Barrick Gold vs Écosociété

2009/04/24 | Par L’aut’journal 

Ce premier jugement dans l’affaire Barrick Gold c. auteurs et éditeur de Noir Canada survient un an après le début de l’affaire.  En effet, Alain Deneault, Delphine Abadie et William Sacher faisaient paraître le 15 avril dernier l’ouvrage Noir Canada : Pillage, corruption et criminalité en Afrique chez Écosociété, en dépit des menaces de poursuites judiciaires de la multinationale canadienne Barrick Gold.

S’en sont suivis deux poursuites en diffamation totalisant 11 millions de $ par les minières canadiennes Barrick Gold et Banro, des amendements à celles-ci, de multiples et lourdes procédures judiciaires (requêtes, demandes et production de documents, interminables journées d’interrogatoires, etc.), la préparation de volumineux dossiers de défense sous deux juridictions différentes, des déplacements fréquents à Toronto, le rejet de la demande de transfert de la poursuite de Banro au Québec, l’appel de cette décision, etc. Sans parler évidemment du déboursement de frais considérables que supposent de pareilles procédures et de l'épuisement psychologique et moral qu’entraîne une telle mise sous pression.

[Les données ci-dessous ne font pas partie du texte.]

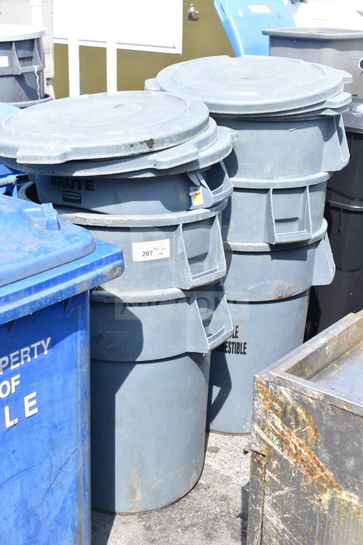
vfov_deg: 43.6
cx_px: 182
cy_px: 272
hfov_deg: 29.9
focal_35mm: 45
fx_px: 681
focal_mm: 30
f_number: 7.1
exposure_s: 1/200
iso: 200
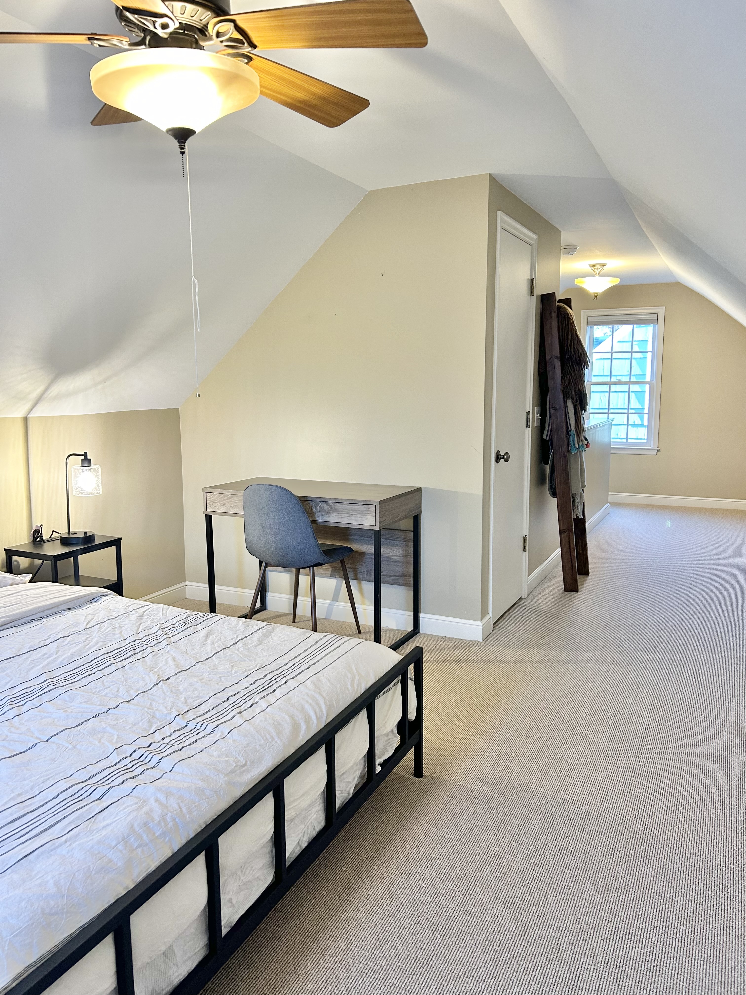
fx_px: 747
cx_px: 373
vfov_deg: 67.3
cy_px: 498
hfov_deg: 53.1
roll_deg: +0.4
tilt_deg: -9.2
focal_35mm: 26
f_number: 1.5
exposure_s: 1/60
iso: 160
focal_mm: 5.7
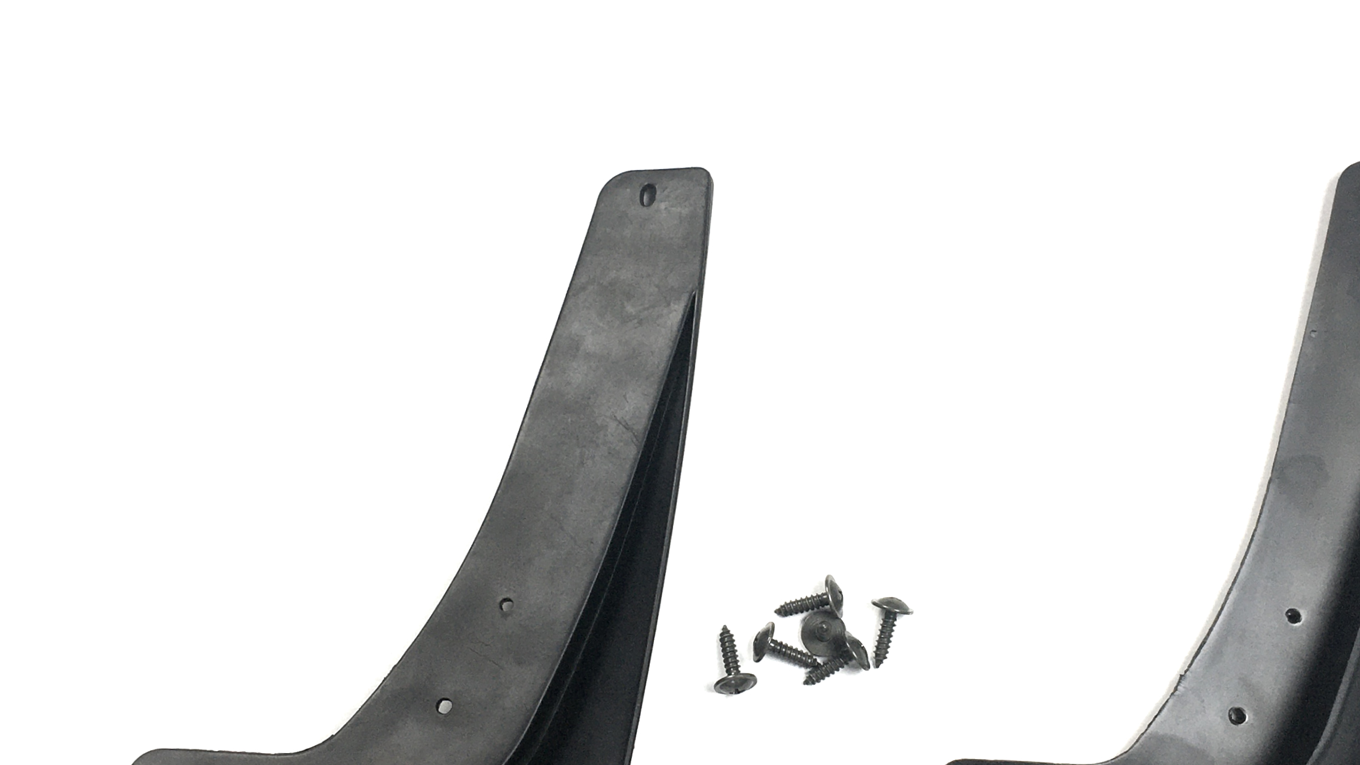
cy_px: 550
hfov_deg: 48.3
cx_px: 751
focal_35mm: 42
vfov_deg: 28.0
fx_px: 1515
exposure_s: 1/100
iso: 32
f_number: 2.2
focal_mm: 4.15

Après s'être déjà vu concéder en mars dernier le droit d'interroger Sylvie Lapointe, une documentariste de métier s'étant trouvée à filmer un des auteurs lors d'une conférence, Barrick Gold a récemment déposé une requête devant la Cour Supérieure du Québec afin d'interroger un nouveau témoin, M. Paul York, qu’elle estime « impliqué dans la commission préjudiciable à l’origine de son recours contre les défendeurs ».  Paul York a participé à deux évènements tenus à Toronto, que Barrick qualifie dans sa requête d'Anti-Barrick meeting et de Munk Center Ambush, et durant lesquels William Sacher, auteur de Noir Canada, est intervenu pour traiter du contenu de l’ouvrage. Les procureurs de Barrick Gold ont plaidé la « nécessité » de cet interrogatoire pour la poursuite de leur dossier. 

Dans un jugement qui fait honneur au principe de l'accessibilité à la justice, la Cour supérieure du Québec a rejeté la requête de Barrick Gold le 6 avril dernier, estimant que « le critère de la nécessité du témoignage de M. York n’a pas été établi ». Dans son jugement, la juge Guylène Beaugé a rappelé que « le Code de procédure civile ne permet pas d’interroger à l’infini jusqu’à ce qu’une partie obtienne toutes les informations qui lui semblent utiles pour préparer son procès. En outre, un tel procédé enfreindrait le principe de proportionnalité édicté à l’article 4.2. du Code de procédure civile, qui vise à assurer que la justice civile demeure un service accessible par la raisonnabilité des coûts et des délais ».

Une première décision juridique où l'on reconnaît donc le déséquilibre entre les parties, une note encourageante pour la suite...

Pendant ce temps « le pillage canadien en Afrique se poursuit », nous rappellent les auteurEs de Noir Canada (<http://www.alternatives.ca/IMG/pdf/Vol.15No7-ok.pdf),> tandis que « tant le gouvernement canadien que l’opposition libérale viennent de consacrer le Canada comme paradis judiciaire des sociétés extractives mondiales » (voir communiqué du collectif Ressources d’Afrique : <http://slapp.ecosociete.org/fr/node/15687> ).

Les auteurs et l’éditeur de Noir Canada craignent que les poursuites intentées par Barrick Gold et Banro n’aient pour effet d’occulter le débat nécessaire quant au rôle des entreprises et institutions canadiennes dans la souffrance de tant d’Africains. Un enjeu d'autant plus crucial pour la démocratie que les fonds de pension, fonds commun, REERs et autres actifs canadiens financent en grande partie l'activité de cette industrie sur laquelle circulent à travers le monde tant d'inquiétantes allégations.